■ **Activity**
Write out the lines below word for word, beginning with the first line and continuing through the line that contains "dalšímu zdobení. Slaměný".

*** Begin section ***

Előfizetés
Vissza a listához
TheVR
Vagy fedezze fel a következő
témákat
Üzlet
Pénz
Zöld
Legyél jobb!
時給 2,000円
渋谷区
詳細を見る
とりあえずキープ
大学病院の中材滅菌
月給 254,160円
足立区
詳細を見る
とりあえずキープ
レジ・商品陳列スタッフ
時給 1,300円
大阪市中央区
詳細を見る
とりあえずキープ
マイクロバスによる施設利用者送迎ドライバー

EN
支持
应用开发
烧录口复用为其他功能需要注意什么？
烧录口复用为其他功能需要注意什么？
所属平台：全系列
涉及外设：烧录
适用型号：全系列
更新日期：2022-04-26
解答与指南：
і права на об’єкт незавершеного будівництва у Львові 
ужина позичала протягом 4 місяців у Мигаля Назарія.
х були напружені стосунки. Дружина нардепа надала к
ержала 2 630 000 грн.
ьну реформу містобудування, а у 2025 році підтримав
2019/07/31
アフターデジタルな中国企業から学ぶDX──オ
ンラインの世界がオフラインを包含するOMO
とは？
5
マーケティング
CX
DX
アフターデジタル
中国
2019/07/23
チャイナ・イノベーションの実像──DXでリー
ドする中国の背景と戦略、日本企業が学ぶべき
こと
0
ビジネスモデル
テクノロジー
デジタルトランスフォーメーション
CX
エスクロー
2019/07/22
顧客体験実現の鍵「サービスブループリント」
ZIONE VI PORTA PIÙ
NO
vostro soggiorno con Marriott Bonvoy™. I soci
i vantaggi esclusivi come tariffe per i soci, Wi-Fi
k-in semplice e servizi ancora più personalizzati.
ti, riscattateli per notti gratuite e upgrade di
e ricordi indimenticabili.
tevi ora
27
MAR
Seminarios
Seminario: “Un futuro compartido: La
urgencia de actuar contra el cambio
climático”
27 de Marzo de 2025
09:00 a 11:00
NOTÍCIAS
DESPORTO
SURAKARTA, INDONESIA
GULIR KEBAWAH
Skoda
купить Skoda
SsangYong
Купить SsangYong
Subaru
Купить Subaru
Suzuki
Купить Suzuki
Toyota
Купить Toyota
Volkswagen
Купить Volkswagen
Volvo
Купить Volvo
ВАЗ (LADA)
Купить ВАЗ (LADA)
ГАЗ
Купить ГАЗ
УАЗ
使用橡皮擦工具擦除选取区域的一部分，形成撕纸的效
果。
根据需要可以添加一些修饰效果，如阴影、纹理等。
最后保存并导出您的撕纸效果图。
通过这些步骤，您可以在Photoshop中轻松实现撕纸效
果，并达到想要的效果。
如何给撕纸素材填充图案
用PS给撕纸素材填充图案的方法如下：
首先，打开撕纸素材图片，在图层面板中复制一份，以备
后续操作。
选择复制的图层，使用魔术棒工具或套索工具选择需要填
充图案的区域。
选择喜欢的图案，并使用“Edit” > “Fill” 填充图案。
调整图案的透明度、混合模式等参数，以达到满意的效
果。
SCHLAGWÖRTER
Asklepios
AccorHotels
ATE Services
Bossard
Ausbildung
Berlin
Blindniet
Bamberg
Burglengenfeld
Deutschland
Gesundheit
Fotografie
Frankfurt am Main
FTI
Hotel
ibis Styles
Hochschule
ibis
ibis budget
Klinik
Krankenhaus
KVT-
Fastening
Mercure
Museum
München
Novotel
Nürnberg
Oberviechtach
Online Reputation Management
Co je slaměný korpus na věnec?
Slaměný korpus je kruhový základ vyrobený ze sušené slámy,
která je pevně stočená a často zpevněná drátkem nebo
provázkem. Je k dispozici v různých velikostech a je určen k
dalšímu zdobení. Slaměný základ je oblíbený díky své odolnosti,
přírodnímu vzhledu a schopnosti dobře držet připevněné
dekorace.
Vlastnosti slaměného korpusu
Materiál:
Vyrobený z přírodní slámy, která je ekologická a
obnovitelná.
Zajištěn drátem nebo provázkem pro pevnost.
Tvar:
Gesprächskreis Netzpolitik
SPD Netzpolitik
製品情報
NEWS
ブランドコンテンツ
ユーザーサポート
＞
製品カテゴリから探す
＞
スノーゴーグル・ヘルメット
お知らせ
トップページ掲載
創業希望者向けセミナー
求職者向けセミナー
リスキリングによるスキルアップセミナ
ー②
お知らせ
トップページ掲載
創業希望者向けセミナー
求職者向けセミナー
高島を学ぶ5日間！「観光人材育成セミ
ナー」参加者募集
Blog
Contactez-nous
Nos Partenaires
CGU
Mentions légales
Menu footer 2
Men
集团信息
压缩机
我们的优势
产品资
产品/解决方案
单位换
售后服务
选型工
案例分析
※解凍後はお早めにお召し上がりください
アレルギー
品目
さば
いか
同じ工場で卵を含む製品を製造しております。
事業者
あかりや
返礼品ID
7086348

*** End section ***

■ **Exercise solution**
Előfizetés
Vissza a listához
TheVR
Vagy fedezze fel a következő
témákat
Üzlet
Pénz
Zöld
Legyél jobb!
時給 2,000円
渋谷区
詳細を見る
とりあえずキープ
大学病院の中材滅菌
月給 254,160円
足立区
詳細を見る
とりあえずキープ
レジ・商品陳列スタッフ
時給 1,300円
大阪市中央区
詳細を見る
とりあえずキープ
マイクロバスによる施設利用者送迎ドライバー

EN
支持
应用开发
烧录口复用为其他功能需要注意什么？
烧录口复用为其他功能需要注意什么？
所属平台：全系列
涉及外设：烧录
适用型号：全系列
更新日期：2022-04-26
解答与指南：
і права на об’єкт незавершеного будівництва у Львові 
ужина позичала протягом 4 місяців у Мигаля Назарія.
х були напружені стосунки. Дружина нардепа надала к
ержала 2 630 000 грн.
ьну реформу містобудування, а у 2025 році підтримав
2019/07/31
アフターデジタルな中国企業から学ぶDX──オ
ンラインの世界がオフラインを包含するOMO
とは？
5
マーケティング
CX
DX
アフターデジタル
中国
2019/07/23
チャイナ・イノベーションの実像──DXでリー
ドする中国の背景と戦略、日本企業が学ぶべき
こと
0
ビジネスモデル
テクノロジー
デジタルトランスフォーメーション
CX
エスクロー
2019/07/22
顧客体験実現の鍵「サービスブループリント」
ZIONE VI PORTA PIÙ
NO
vostro soggiorno con Marriott Bonvoy™. I soci
i vantaggi esclusivi come tariffe per i soci, Wi-Fi
k-in semplice e servizi ancora più personalizzati.
ti, riscattateli per notti gratuite e upgrade di
e ricordi indimenticabili.
tevi ora
27
MAR
Seminarios
Seminario: “Un futuro compartido: La
urgencia de actuar contra el cambio
climático”
27 de Marzo de 2025
09:00 a 11:00
NOTÍCIAS
DESPORTO
SURAKARTA, INDONESIA
GULIR KEBAWAH
Skoda
купить Skoda
SsangYong
Купить SsangYong
Subaru
Купить Subaru
Suzuki
Купить Suzuki
Toyota
Купить Toyota
Volkswagen
Купить Volkswagen
Volvo
Купить Volvo
ВАЗ (LADA)
Купить ВАЗ (LADA)
ГАЗ
Купить ГАЗ
УАЗ
使用橡皮擦工具擦除选取区域的一部分，形成撕纸的效
果。
根据需要可以添加一些修饰效果，如阴影、纹理等。
最后保存并导出您的撕纸效果图。
通过这些步骤，您可以在Photoshop中轻松实现撕纸效
果，并达到想要的效果。
如何给撕纸素材填充图案
用PS给撕纸素材填充图案的方法如下：
首先，打开撕纸素材图片，在图层面板中复制一份，以备
后续操作。
选择复制的图层，使用魔术棒工具或套索工具选择需要填
充图案的区域。
选择喜欢的图案，并使用“Edit” > “Fill” 填充图案。
调整图案的透明度、混合模式等参数，以达到满意的效
果。
SCHLAGWÖRTER
Asklepios
AccorHotels
ATE Services
Bossard
Ausbildung
Berlin
Blindniet
Bamberg
Burglengenfeld
Deutschland
Gesundheit
Fotografie
Frankfurt am Main
FTI
Hotel
ibis Styles
Hochschule
ibis
ibis budget
Klinik
Krankenhaus
KVT-
Fastening
Mercure
Museum
München
Novotel
Nürnberg
Oberviechtach
Online Reputation Management
Co je slaměný korpus na věnec?
Slaměný korpus je kruhový základ vyrobený ze sušené slámy,
která je pevně stočená a často zpevněná drátkem nebo
provázkem. Je k dispozici v různých velikostech a je určen k
dalšímu zdobení. Slaměný základ je oblíbený díky své odolnosti,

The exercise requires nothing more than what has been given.